Für seine Recherchen arbeitete Ehrhard mit dem Museumsbetreiber und Galeristen Souleymane Arachi in Korhogo zusammen. Arachi reist in seinem Auftrag in die Dörfer und führt als Vertrauter die Interviews mit noch lebenden Schnitzern. Diese Interviews wurden teils in den einzelnen Senari-Dialekten durchgeführt. Dabei sind Fragen, die wir aus unserer kunstgeschichtlichen und ethnologischen Sicht stellen, nicht zu beantworten, da sie erst gar nicht zu übersetzen sind.
Wenn Urform Form bestimmt
Anhand eines Tugubele-Paars des berühmten Sabariko Koné, einem Senufo-Schnitzer der 1949 in Ouézomon verstarb, zeigt der Autor in seinem abschließenden Buch „Wenn Urform Form bestimmt“, wie ein Archetyp das prägnante Erscheinungsbild der Skulptur einer gesamten Kultur formen kann. Ehrhard stellt dabei erstmalig Proportionen und markante Ausführungen verschiedener Schnitzer nebeneinander, beschreibt die distinkte Formulierung von Form und die Nuancen in der Wiederholung.
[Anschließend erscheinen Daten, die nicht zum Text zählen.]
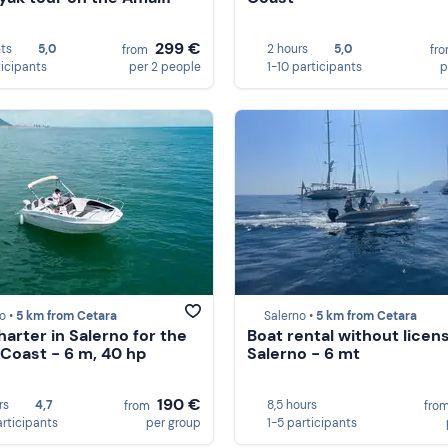
299 €
hts
5,0
2 hours
5,0
from
fr
ticipants
per 2 people
1-10 participants
p
o •
5 km from Cetara
Salerno •
5 km from Cetara
harter in Salerno for the
Boat rental without licens
 Coast - 6 m, 40 hp
Salerno - 6 mt
190 €
rs
4,7
8,5 hours
from
fro
articipants
per group
1-5 participants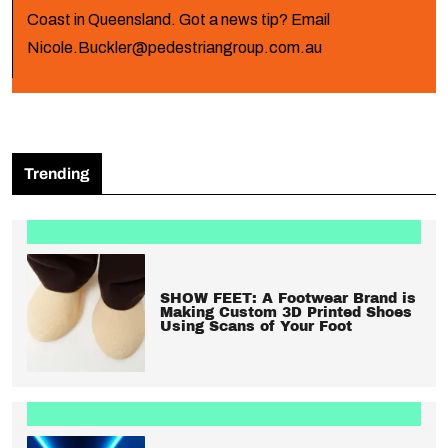
Coast in Queensland. Got a news tip? Email
Nicole.Buckler@pedestriangroup.com.au
Trending
SHOW FEET: A Footwear Brand is
Making Custom 3D Printed Shoes
Using Scans of Your Foot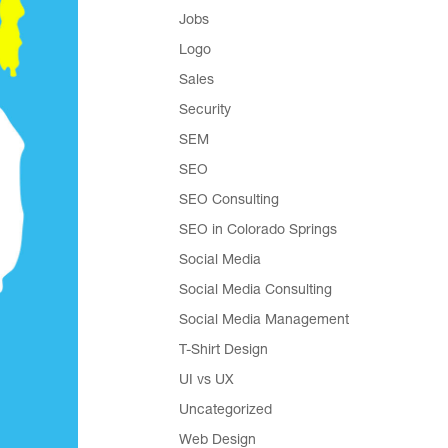
Jobs
Logo
Sales
Security
SEM
SEO
SEO Consulting
SEO in Colorado Springs
Social Media
Social Media Consulting
Social Media Management
T-Shirt Design
UI vs UX
Uncategorized
Web Design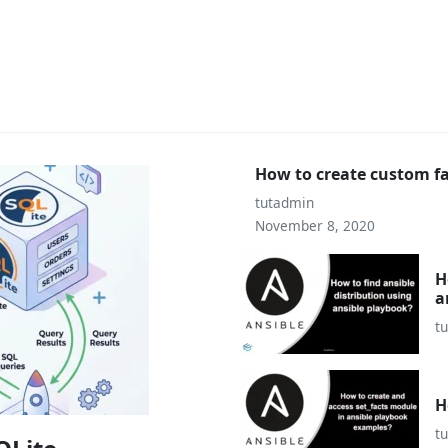
How to create custom fa
tutadmin
November 8, 2020
H
a
t
H
t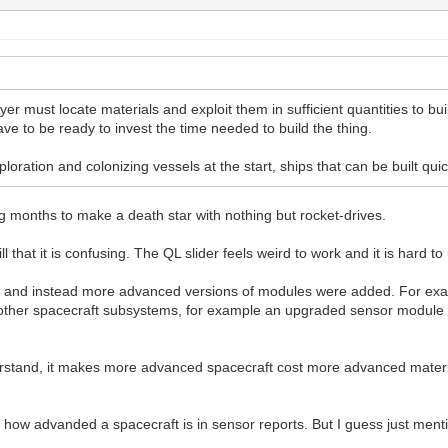
ayer must locate materials and exploit them in sufficient quantities to b
e to be ready to invest the time needed to build the thing.
oration and colonizing vessels at the start, ships that can be built qui
ng months to make a death star with nothing but rocket-drives.
l that it is confusing. The QL slider feels weird to work and it is hard to
ft and instead more advanced versions of modules were added. For exa
other spacecraft subsystems, for example an upgraded sensor module 
tand, it makes more advanced spacecraft cost more advanced materia
te how advanded a spacecraft is in sensor reports. But I guess just men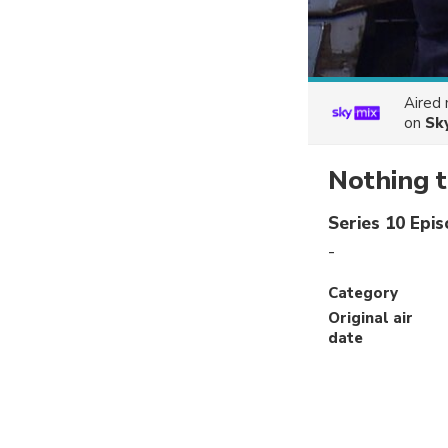
Aired
on
Sk
Nothing t
Series 10 Epi
-
Category
Original air
date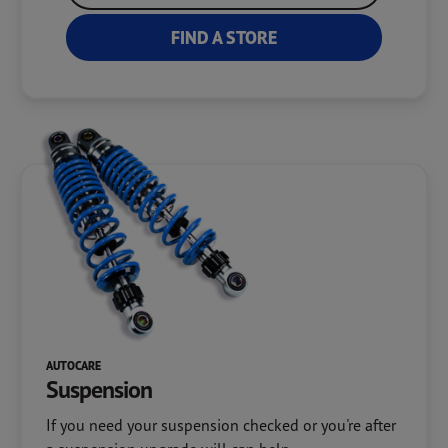
FIND A STORE
AUTOCARE
Suspension
If you need your suspension checked or you're after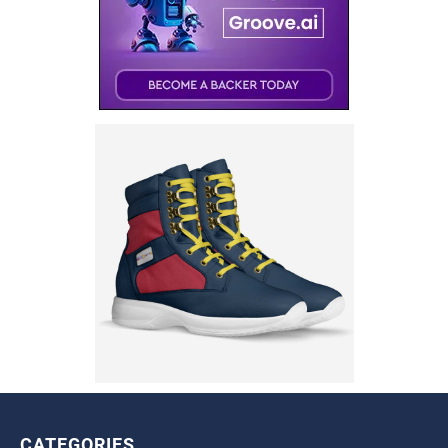
CATEGORIES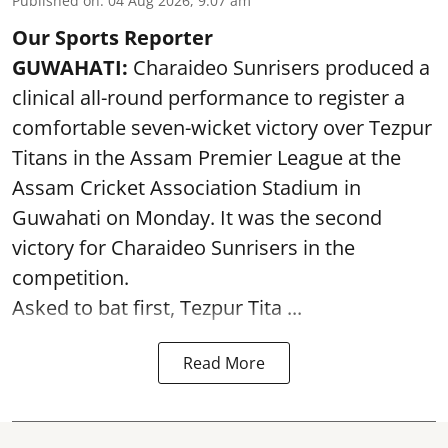
Published on
:
04 Aug 2026, 9:07 am
Our Sports Reporter
GUWAHATI:
Charaideo Sunrisers produced a
clinical all-round performance to register a
comfortable seven-wicket victory over Tezpur
Titans in the Assam Premier League at the
Assam Cricket Association Stadium in
Guwahati on Monday. It was the second
victory for Charaideo Sunrisers in the
competition.
Asked to bat first, Tezpur Tita ...
Read More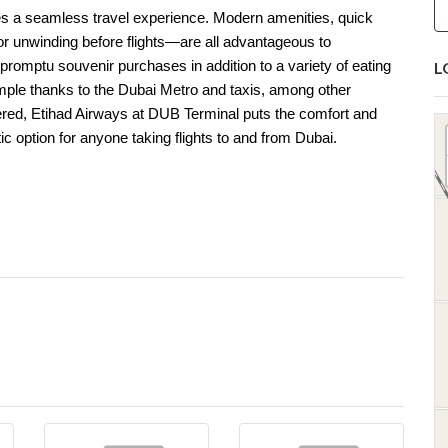
s a seamless travel experience. Modern amenities, quick
r unwinding before flights—are all advantageous to
promptu souvenir purchases in addition to a variety of eating
L
 simple thanks to the Dubai Metro and taxis, among other
idered, Etihad Airways at DUB Terminal puts the comfort and
ic option for anyone taking flights to and from Dubai.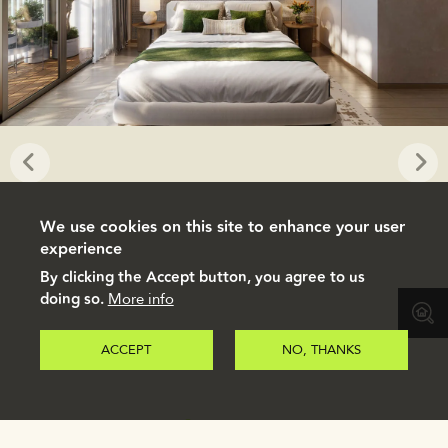
We use cookies on this site to enhance your user
experience
By clicking the Accept button, you agree to us
doing so.
More info
ACCEPT
NO, THANKS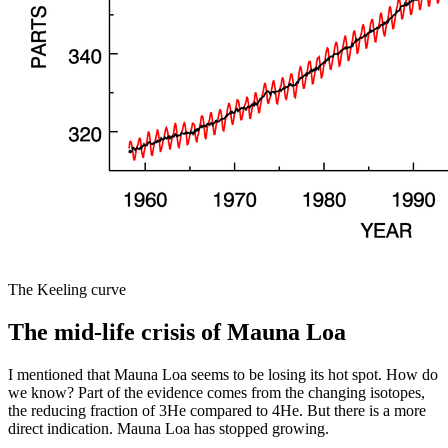
The Keeling curve
The mid-life crisis of Mauna Loa
I mentioned that Mauna Loa seems to be losing its hot spot. How do
we know? Part of the evidence comes from the changing isotopes,
the reducing fraction of 3He compared to 4He. But there is a more
direct indication. Mauna Loa has stopped growing.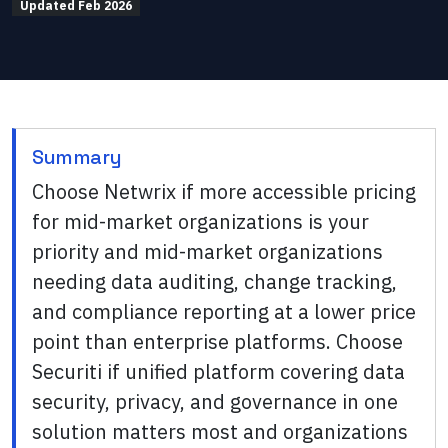
Updated
Feb 2026
Summary
Choose Netwrix if more accessible pricing
for mid-market organizations is your
priority and mid-market organizations
needing data auditing, change tracking,
and compliance reporting at a lower price
point than enterprise platforms. Choose
Securiti if unified platform covering data
security, privacy, and governance in one
solution matters most and organizations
„Elementar in meiner Betrachtung ist der direkte Bezug zum Urheber, der in der heutigen überhöhten Diskussion der Authentizitätsfrage komplett außer Acht gelassen wird. Die extremen Preise auf dem internationalen Kunstmarkt sind reine Utopie, da sie für mich künstlich und nicht mehr künstlerisch erzeugt sind. In meinen Büchern erkläre ich, wie man durch Sehen die Skulptur eines Schnitzers verstehen kann und sich die Frage zur Authentizität erst gar nicht stellen muss“ erklärt Markus Ehrhard.
Band I "Wenn Brauch Gebrauch beeinflusst" ist in deutscher Sprache erschienen und umfasst 248 Seiten, davon sind 180 Seiten mit zahlreichen Abbildungen in Farbe. Das Hochformat in DIN-A4 hat die Abmessungen 21,0 cm x 29,7 cm.
Band II "Wenn Neuordnung Ordnung schafft" ist in deutscher und französischer Sprache erschienen und umfasst 248 Seiten, davon sind 180 Seiten mit zahlreichen Abbildungen in Farbe. Das Hochformat in DIN-A4 hat die Abmessungen 21,0 cm x 29,7 cm.
Band III "Wenn Urform Form bestimmt" ist in deutscher und französischer Sprache erschienen und umfasst 248 Seiten, davon sind 160 Seiten mit zahlreichen Abbildungen in Farbe. Das Hochformat in DIN-A4 hat die Abmessungen 21,0 cm x 29,7 cm.